Initial riscv64 vector support (uses standard vector instrinsics for rvv 1.0. Presently VLEN=256 only.)

[mjosaarinen]

Summary:
rv64v support (risc-v vector extension 1.0, which is available on newer application-class silicon.)

Steps:
If your pull request consists of multiple sequential changes, please describe them here:

Performed local tests:

• lint passing
• tests all passing
• tests bench passing
• tests cbmc passing

Do you expect this change to impact performance: Yes/No
yes (risc-v only)

If yes, please provide local benchmarking results.
Roughly 2.5x perf on silicon with vector hardware.

[hanno-becker]

@mjosaarinen If you have nix setup, running autogen should hopefully resolve the linting issues.

[rod-chapman]

Note that on the "fastntt3" branch, there are layer-merged implementations of the NTT and INTT that are highly amenable to auto-vectorization with compilers like GCC 14. Benchmarks of that code on an RV64v target were encouraging, so might provide some inspiration for a fully vectorized, hand-written back-end.

[mjosaarinen]

Note that on the "fastntt3" branch, there are layer-merged implementations of the NTT and INTT that are highly amenable to auto-vectorization with compilers like GCC 14. Benchmarks of that code on an RV64v target were encouraging, so might provide some inspiration for a fully vectorized, hand-written back-end.

Yeah you can easily double the speed with autovectorization alone, and some Google folks were of the opinion that they wanted to rely on that entirely in BoringSSL (RISC-V Android etc), rather than maintain a hand-optimized version.
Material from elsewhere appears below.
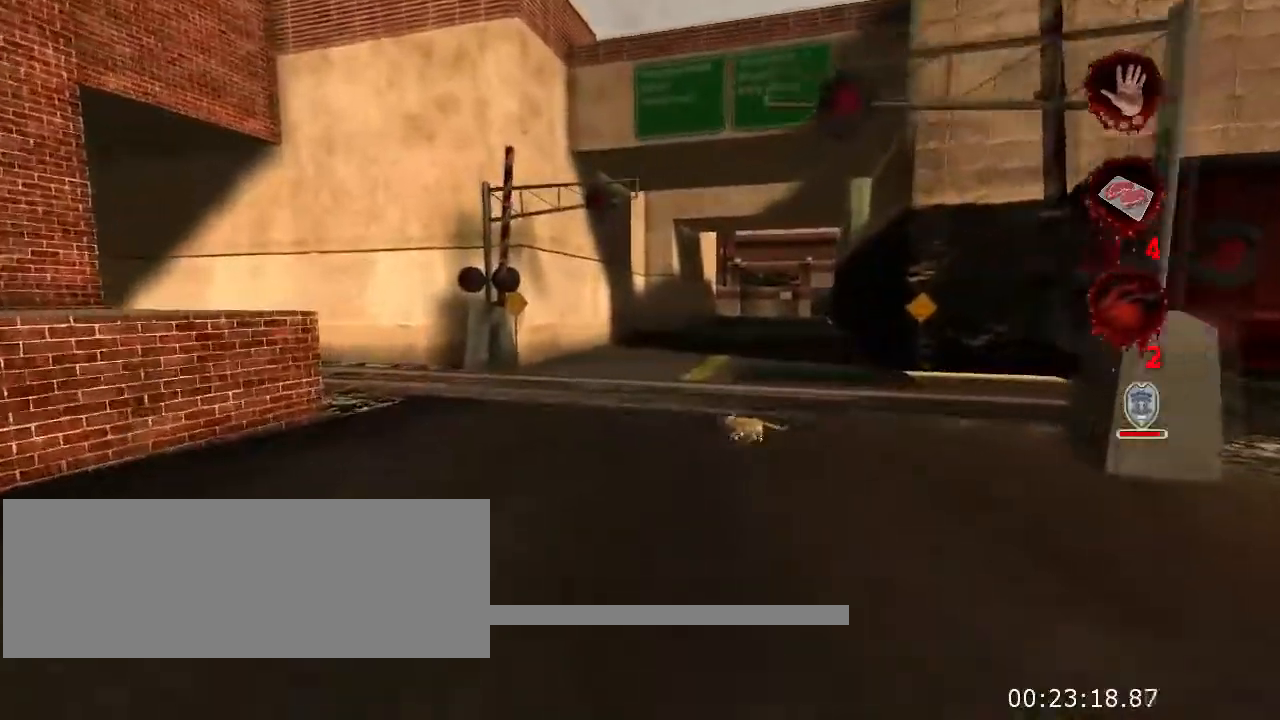
{"keys": ["w"], "mouse": [], "events": []}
The resulting code is pretty wild; I looked at that when considering RISC-V ISA extensions ( see slides 17 for example in https://mjos.fi/doc/20240325-rwc-riscv.pdf ). It was almost "too good" -- I suspect that Google has used those NTTs as a microbenchmark when developing LLVM autovectorizers :)

[mjosaarinen]

@mjosaarinen If you have nix setup, running autogen should hopefully resolve the linting issues.
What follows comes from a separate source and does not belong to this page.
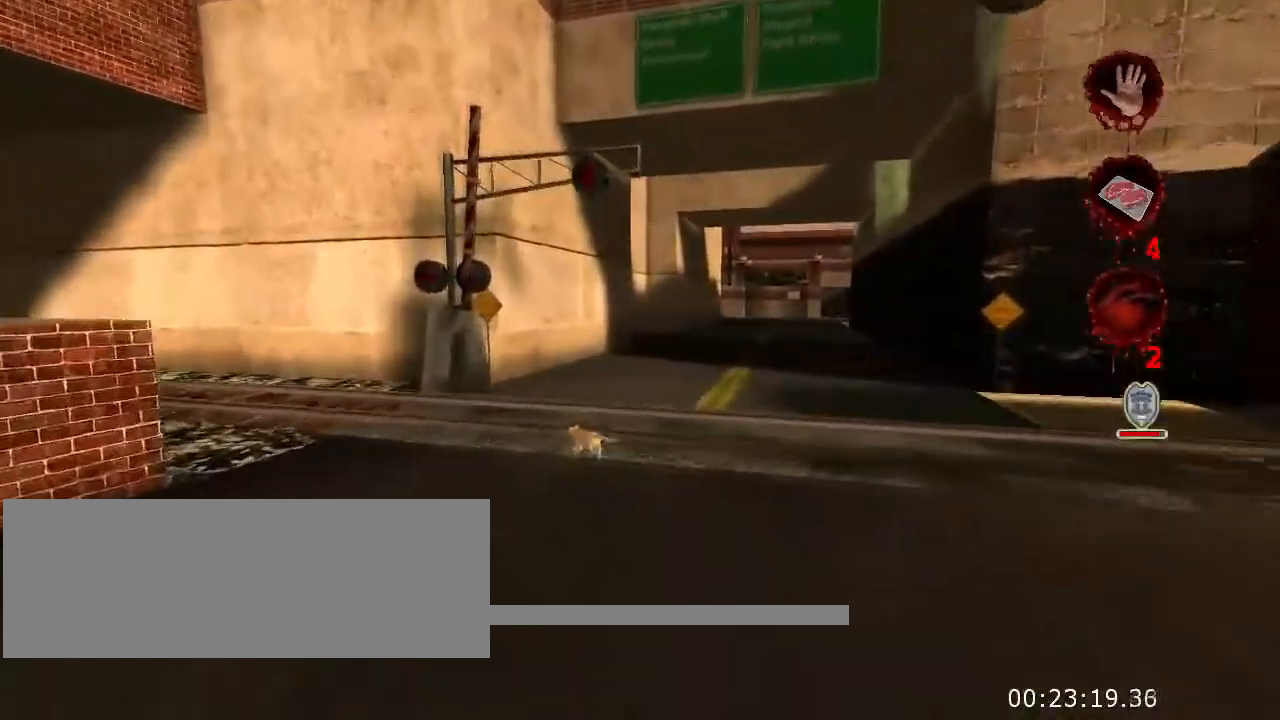
{"keys": ["w"], "mouse": [], "events": []}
Yeah, sorry for abusing your CI like that (I wasn't expecting it to be that extensive), I could have just read the documentation. I'll set up this nix thing.

[hanno-becker]

@mjosaarinen Sorry, we should have pointed that out earlier. With the nix environment, you should not need to waste anymore time making the linter happy. Just run format && autogen before pushing.

[hanno-becker]

Suggested change

	/* check-magic: off */
	/* Montgomery reduction constants */
	/* n = 256; q = 3329; r = 2^16 */
	/* qi = lift(Mod(-q, r)^-1) */
	#define MLKEM_QI 3327
	/* r1 = lift(Mod(r, q)) */
	#define MLK_MONT_R1 2285
	/* r2 = lift(Mod(r, q)^2) */
	#define MLK_MONT_R2 1353
	/* in = lift(Mod(n / 2, q)^-1) */
	/* nr = (in * r^2) % q */
	#define MLK_MONT_NR 1441
	/* check-magic: on */
	/* check-magic: 3327 == pow(-MLKEM_Q, -1, 2^16) */
	#define MLKEM_QI 3327
	/* check-magic: 2285 == unsigned_mod(2^16, MLKEM_Q) */
	#define MLK_MONT_R1 2285
	/* check-magic: 1353 == pow(MLK_MONT_R1, 2, MLKEM_Q) */
	#define MLK_MONT_R2 1353
	/* check-magic: 1441 == pow(2,32 - 7,MLKEM_Q) */
	#define MLK_MONT_NR 1441

This auto-checks the magic number explanations in CI.

[hanno-becker]

Those should ultimately be autogenerated via autogen similar to the other twiddles tables (e.g. zetas.inc). You will be able to copy-paste adjust most of it, I think -- from a cursory look, this is different from zetas.inc only in the order of the twiddles.

Do you have time to look into that, or shall me/Matthias do it as a follow-up?

[mjosaarinen]

I will be returning to this code in a couple of weeks, and I don't mind if someone scripts them in the meanwhile. All three tables were generated with throw-away gp-pari statements but are obvious to "reverse engineer" as you note; just a some combo of various orderings of roots-of-unity powers and Montgomery constants. Anyway, I understand what you're after here.